The technology press is talking widely about a serious data breach at LinkedIn, in which 6.5 million password hashes were apparently leaked onto file sharing sites by an unknown hacker group. If you haven’t already done so, check your password by visiting leakedin.org, a courtesy site that calculates your password hash and checks it against the leaked database.
As you should, I checked my LinkedIn password against the database, and was shocked to find it was in there. Here’s the thing: Because I’m aware of the risks posed by “rainbow tables” (Wikipedia), I use long, complex passwords for all of my logins. My LinkedIn password was 13 characters long, and contained a mixture of upper and lower case letters, numbers, and symbols (i.e. !@#$…).
By using a 13-character password with this mixture of symbols, I reduce the risk of my password being guessed through brute force attacks, by ensuring that an attacker would need to test an unreasonably large number of passwords before finding mine. For fun, I used Wolfram Alpha to determine the search space for my password. Here’s what that calculation looks like:
total symbols = (26 letters from a-z) + (26 letters from A-Z) + (10 numbers) + (10 symbols) = 72
total number of 13-character passwords = total symbols ^ 13 = 1.4 × 10^24
average number you have to guess = total number of 13-character passwords / 2 = 7 x 10^23
… that’s 7 with 23 zeroes, or one million billion billion and change; approximately 1 septillion.

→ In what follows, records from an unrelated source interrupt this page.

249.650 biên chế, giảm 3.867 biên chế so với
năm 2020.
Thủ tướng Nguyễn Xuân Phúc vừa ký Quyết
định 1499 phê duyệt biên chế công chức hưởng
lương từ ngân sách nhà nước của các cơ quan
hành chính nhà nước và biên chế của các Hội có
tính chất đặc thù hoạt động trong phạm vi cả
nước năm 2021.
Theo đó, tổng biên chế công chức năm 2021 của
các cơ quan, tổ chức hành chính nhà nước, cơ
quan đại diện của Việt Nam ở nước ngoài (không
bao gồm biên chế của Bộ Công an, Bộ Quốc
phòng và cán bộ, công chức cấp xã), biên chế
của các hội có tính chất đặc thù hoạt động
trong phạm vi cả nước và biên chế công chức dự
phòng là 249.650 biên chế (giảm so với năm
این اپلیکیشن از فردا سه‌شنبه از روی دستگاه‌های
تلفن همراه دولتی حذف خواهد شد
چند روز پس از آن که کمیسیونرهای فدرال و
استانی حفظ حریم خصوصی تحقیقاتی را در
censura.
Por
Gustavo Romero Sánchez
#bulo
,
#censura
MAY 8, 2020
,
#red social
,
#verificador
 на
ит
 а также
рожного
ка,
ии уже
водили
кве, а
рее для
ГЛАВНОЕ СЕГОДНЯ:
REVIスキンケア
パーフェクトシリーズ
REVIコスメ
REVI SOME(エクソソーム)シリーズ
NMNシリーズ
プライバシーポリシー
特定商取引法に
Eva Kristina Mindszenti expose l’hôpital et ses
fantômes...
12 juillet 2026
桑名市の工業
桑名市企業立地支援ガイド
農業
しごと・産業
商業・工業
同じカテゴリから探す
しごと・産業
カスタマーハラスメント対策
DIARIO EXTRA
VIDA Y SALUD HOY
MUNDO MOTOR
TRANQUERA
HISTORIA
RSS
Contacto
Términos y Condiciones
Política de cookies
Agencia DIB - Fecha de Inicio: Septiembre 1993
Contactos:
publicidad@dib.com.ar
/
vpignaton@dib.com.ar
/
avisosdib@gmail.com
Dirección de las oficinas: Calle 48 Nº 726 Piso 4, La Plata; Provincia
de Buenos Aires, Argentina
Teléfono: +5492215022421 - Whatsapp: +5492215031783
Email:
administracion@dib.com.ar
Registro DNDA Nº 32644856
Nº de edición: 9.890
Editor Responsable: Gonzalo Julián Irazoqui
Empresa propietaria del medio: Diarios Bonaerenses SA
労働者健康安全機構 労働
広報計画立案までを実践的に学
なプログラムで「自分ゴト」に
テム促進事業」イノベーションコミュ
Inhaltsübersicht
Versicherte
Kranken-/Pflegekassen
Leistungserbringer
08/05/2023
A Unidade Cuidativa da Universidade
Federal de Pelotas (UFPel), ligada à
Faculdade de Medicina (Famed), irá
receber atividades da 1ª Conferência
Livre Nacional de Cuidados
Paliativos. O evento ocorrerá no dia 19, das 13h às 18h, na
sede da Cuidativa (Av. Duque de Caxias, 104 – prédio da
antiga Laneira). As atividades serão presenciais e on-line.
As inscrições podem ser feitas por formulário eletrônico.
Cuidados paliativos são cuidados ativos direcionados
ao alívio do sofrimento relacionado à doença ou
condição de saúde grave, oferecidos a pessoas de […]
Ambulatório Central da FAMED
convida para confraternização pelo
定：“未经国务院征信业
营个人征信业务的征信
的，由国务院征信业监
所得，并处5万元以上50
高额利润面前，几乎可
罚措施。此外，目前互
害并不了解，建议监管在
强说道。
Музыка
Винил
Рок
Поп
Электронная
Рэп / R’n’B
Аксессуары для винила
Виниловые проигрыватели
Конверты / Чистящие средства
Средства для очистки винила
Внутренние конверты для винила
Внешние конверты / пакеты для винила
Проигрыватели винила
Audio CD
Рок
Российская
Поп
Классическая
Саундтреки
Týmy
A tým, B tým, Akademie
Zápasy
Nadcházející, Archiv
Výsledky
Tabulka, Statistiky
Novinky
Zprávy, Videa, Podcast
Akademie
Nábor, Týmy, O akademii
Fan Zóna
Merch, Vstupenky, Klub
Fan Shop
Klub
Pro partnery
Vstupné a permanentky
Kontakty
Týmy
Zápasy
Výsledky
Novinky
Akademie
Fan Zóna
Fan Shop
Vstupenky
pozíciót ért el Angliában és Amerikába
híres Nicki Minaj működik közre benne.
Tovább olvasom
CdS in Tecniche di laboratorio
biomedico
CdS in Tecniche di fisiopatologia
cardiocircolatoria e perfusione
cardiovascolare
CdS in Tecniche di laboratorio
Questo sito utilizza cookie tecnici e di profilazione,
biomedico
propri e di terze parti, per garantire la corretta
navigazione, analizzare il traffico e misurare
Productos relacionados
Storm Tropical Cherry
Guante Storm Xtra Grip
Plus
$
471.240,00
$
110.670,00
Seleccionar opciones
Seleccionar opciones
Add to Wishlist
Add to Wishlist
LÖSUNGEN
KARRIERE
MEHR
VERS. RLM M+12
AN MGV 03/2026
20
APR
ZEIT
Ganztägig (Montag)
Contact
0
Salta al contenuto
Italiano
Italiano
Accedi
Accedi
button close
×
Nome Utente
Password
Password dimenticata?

Modern brute-force password hashing programs running on GPU hardware can test approximately 11 billion passwords per second. That’s a big number, but it’s not nearly large enough to conquer a septillion.
If you divide 7 × 10^23 by 11 billion, you get ~6.4 × 10^13. This is the number of seconds in 2 million years. In other words, if you wanted to brute force guess my 13-character password drawn from a 72-symbol character set, it would take a well-equipped computer 2 million years.
Let’s say you had a big cluster of computers — 10,000 of them. It would still take 200 years to guess my password.
In summary, I don’t think these passwords were brute-forced. It just doesn’t make any sense. These passwords weren’t brute-forced. They were stolen in plaintext (from LinkedIn’s servers or elsewhere), and whomever stole them published the SHA1 hashes simply to prove to buyers of the data that they had the real goods.